Communications experts warn of VoIP security issues
I always find it interesting when academics rant about some security issue that really isn’t tied to reality. Communications experts warn of VoIP security issues. Upon reading the news brief it is apparent that VoIP is not the issue, it’s DDOS and the lack of controls on our peer to peer Internet.
At first I thought “Well they are communications experts and not security experts”. Then I looked at the members and Ross Anderson is in there. Mr. Anderson probably knows more about security than I ever will, so perhaps its just me.
You see, if I had a whole bunch of bots around the net, and had compromised their owner’s VoIP software, I would not be using it to coordinate DDOS attacks. I’d be SPITting all over the place. Especially the ones that had accounts to access the PSTN. The thing is, one can avoid SPAM by not using email, or not using it much.
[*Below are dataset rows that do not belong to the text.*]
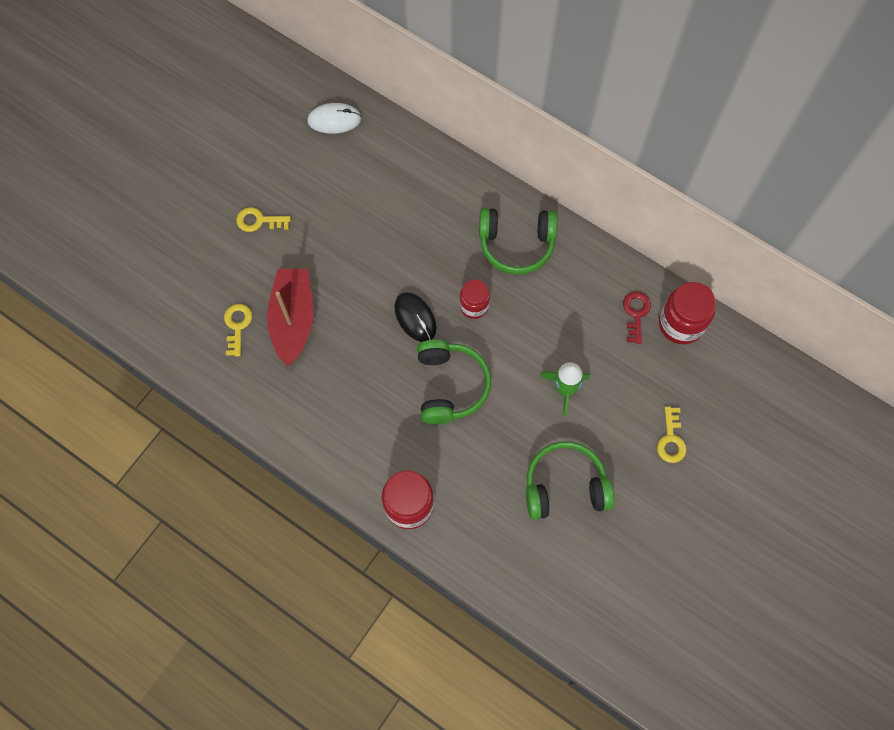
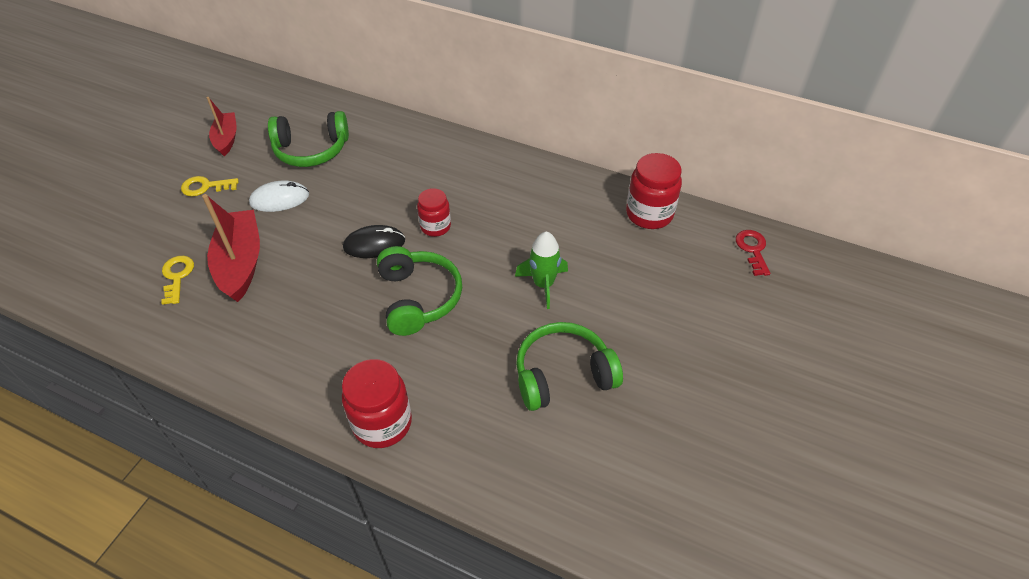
camera: 10 degrees left, 20 degrees down
(278, 159) = (226, 139): none -> red boat
(334, 120) = (283, 106): white mouse -> white mouse (279, 199)
(415, 318) = (374, 244): black mouse -> black mouse turned 60 degrees counterclockwise
(516, 244) = (471, 173): green headphones -> green headphones (311, 150)
(636, 313) = (602, 211): red key -> red key (752, 250)
(671, 439) = (668, 313): yellow key -> none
No one with a phone can avoid SPIT. If this ever takes off, it will be very very bad.
Update: CommunicationsResearch.net news release on their site is now missing. Other URLs: VoipInfoBlog, PhotonicsFiber.com
And a telling tale of what might have happened here. It’s a very interesting story of how the polictics of vulnerability disclosure is a field of landmines.
It also may indicate my original comments are a bit harsh, but the original press release itself at fault for that.